As the recruiting season enters the final stages, the UGA coaching staff no doubt has already made the case for the school’s facilities and playing opportunities in Coach Mark Richt’s championship-winning program. And, hopefully, they’ve also sold them on the education they can get at a public university whose academic standing continues to grow by leaps and bounds.

For many recruits, that may be enough. Those elite players capable of playing on Sundays after college probably are primarily concerned with how quickly they can start and whether the program will properly fine-tune and showcase their abilities. Others want to know their chances of playing time, and whether they can leave Georgia with a degree that will set them up for making a decent living after football.

The town in which a school is located might not be uppermost in a lot of recruits’ minds in picking where to play college ball — otherwise you wouldn’t see many kids considering spending three, four, five or even six years (with redshirts) in the desolate environs of places like Auburn, Ala., or Clemson, S.C.!

But for those savvy kids who realize there should be a lot more to their lives during college than just football, the Dawgs coaching staff hopefully is using the Athens Experience as a seal-the-deal selling point. And I’m not talking about the crowded downtown bar scene — though that’s no doubt an attraction (and one that, unfortunately, has proved too attractive for a few Dawgs over the years).

I’m talking more the kinds of things that lead so many UGA students, athletes or not, to wind up never leaving Athens, or trying their best to make their way back to it.
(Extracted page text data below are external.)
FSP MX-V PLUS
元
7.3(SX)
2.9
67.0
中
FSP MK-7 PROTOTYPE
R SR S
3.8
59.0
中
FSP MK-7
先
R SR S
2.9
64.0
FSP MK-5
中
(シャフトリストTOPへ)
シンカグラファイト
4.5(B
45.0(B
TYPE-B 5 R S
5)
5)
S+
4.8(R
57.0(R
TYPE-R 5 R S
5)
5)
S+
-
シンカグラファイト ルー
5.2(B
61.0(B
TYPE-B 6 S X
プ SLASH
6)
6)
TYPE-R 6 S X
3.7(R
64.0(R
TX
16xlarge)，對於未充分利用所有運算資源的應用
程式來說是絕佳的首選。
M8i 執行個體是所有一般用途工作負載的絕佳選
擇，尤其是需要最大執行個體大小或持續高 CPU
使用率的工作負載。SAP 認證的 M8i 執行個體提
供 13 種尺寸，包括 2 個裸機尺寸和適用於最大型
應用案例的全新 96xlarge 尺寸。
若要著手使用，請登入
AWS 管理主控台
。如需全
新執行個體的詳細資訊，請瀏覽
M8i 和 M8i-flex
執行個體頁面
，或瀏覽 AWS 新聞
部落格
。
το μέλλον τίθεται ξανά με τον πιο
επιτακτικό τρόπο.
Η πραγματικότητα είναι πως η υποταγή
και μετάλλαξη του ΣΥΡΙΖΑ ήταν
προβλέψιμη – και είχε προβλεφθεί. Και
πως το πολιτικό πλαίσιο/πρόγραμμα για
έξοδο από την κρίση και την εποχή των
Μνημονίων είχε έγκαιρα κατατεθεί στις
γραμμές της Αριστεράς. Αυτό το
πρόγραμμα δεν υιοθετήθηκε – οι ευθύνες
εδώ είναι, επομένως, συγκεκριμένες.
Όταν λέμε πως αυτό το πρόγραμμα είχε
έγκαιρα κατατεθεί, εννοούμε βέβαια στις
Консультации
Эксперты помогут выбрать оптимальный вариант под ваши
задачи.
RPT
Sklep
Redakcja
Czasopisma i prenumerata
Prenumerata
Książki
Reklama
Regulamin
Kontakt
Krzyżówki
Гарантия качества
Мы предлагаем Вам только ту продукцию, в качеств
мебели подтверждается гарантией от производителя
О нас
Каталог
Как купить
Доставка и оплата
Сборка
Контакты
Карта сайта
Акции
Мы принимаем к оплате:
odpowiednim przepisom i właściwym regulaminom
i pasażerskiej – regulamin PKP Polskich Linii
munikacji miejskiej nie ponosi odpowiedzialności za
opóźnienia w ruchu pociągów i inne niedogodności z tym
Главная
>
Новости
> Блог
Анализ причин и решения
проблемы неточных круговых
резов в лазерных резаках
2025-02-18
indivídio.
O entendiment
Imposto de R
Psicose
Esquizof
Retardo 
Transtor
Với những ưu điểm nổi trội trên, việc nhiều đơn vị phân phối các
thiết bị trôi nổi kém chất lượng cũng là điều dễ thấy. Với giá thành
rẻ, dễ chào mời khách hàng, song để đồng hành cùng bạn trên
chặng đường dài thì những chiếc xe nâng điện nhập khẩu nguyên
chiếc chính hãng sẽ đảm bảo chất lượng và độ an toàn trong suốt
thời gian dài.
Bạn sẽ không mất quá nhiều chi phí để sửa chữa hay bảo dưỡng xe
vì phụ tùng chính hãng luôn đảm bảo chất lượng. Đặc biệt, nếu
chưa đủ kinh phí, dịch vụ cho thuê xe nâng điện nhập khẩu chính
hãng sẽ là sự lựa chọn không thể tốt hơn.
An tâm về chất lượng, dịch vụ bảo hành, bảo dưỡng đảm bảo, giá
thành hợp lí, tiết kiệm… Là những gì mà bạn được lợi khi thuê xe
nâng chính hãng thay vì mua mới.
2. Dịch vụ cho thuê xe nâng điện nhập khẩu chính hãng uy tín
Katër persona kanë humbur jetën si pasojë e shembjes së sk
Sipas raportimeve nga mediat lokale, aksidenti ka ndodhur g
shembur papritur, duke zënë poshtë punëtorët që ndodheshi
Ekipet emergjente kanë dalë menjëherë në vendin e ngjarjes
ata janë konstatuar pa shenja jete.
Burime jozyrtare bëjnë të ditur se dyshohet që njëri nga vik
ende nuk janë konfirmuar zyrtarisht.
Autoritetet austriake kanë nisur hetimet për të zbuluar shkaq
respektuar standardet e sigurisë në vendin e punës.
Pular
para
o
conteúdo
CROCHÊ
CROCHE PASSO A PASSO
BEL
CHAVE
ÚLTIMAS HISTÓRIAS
Besides being a beautiful, historic setting for a major university and having the best-looking women in the SEC, the Classic City is small enough to be easy to get around in (except on game days, when football players won’t be driving anyway), and yet is second only to Atlanta in this region when it comes to entertainment and cultural offerings. National magazines have named it one of the best places in the nation to go to school, in no small part because of its internationally known music scene — it gave birth to the B-52’s and still is home to acts like R.E.M., Widespread Panic and Drive-By Truckers. (And Atlanta, with its glittering offerings, is only a little over an hour away.)

The local politics can be maddening, but Athens has big-city sophistication combined with small-town charm. It’s a regional business and shopping hub and yet is mere minutes from rolling farmland, recreational lakes and gorgeous forests. (Heck, just a few blocks from the university is a beautiful hiking trail in parkland that used to be Fred Birchmore’s woods when I spent many a happy afternoon roaming there as a kid.)

And where else but in Athens’ Five Points can you enjoy the ridiculously cheap old-fashioned soda fountain treats dished up by Hal and the gang at Hodgson’s Pharmacy (where the UGA cheerleaders pay a good-luck visit to Coach Mike’s Corner before every home game), while next door rising-star chef Hugh Acheson is serving up his New Southern cuisine at Five & Ten, a restaurant so good that “metro” Atlanta claims it as one of its own!

And all this in a town that attracts some of the world’s best cyclists each year for a race through the streets of downtown, which also plays host to music, art and human rights festivals.

I like the way retired UGA history prof Emory Thomas, a nationally renowned Civil War scholar, summed up Athens recently in the local paper when he was talking about his time living on Hill Street:

“I could stand on my front porch and next door was Bill Berry, the drummer with R.E.M.; catty-corner across the street was Dean Rusk, the former secretary of state; and another neighbor was Velena Vego, the booking agent with the 40 Watt Club. I could see Vic Chesnutt’s house, the folk singer and composer, and I could see the apartment of Bill McFeely, who won a Pulitzer prize for a biography on Ulysses S. Grant.”

“If you can do all that,” Thomas said, “the place can’t be all bad.”

On the contrary, sounds like a great place to go to school — and play college football!